Level 2.1: Game Designer

What is a Game Designer?

As you may have noticed, game design is an incredibly broad field. Those of us who are professional designers sometimes have trouble explaining what we do to our families and friends. Part of the reason for this is that we do so many things. Here are some analogies I’ve seen when trying to explain what it is like to be a game designer:

  • Game designers are artists. The term “art” is just as difficult to define as the word “game”… but if games can be a form of art (as we saw in Costikyan’s definition, at least), then designers would be artists.
  • Game designers are architects. Architects do not build physical structures; they create blueprints. Video game designers also create “blueprints” which are referred to as “design docs.” Board game designers create “blueprints” as well — in the form of prototypes — which are then mass-produced by publishers.
  • Game designers are party hosts. As designers, we invite players into our space and try our best to show them a good time.
  • Game designers are research scientists. As I will touch on later today, we create games in a manner that is very close to the scientific method.
  • Game designers are gods. We create worlds, and we create the physical rules that govern those worlds.
  • Game designers are lawyers. We create a set of rules that others must follow.
  • Game designers are educators. As we will see later when we start reading Theory of Fun, entertainment and education are strongly linked, and games are (at least sometimes) fun because they involve learning new skills.

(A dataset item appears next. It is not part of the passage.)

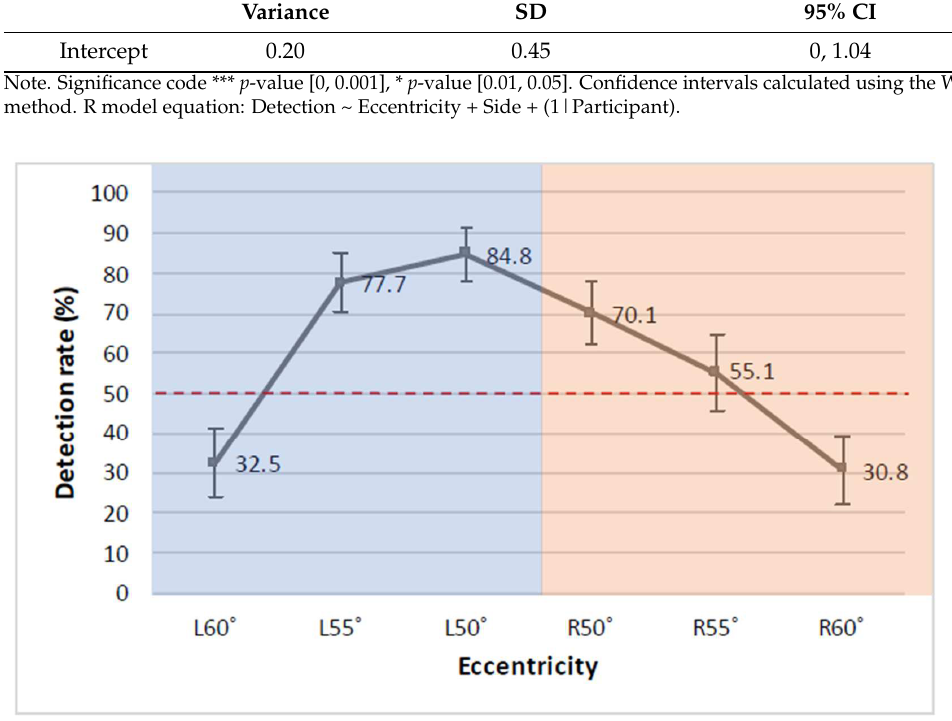
Table 1. The generalised linear mixed effects model (GLMM) results.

If game design is all these things, where would it fit in a college curriculum? It could be justified in the school of education, or art, or architecture, or theology, or recreation management, or law, or engineering, or applied sciences, or half a dozen other things.

Is a game designer all of these things? None of them? It is open for discussion, but I think that game design has elements of many other fields, but it is still its own field. And you can see just how broad the field is! As the field of game design advances, we may see a day where game designers are so specialized that “game design” will be like the field of “science” — students will need to pick a specialty (Chemistry, Biology, Physics, etc.) rather than just “majoring in Science.”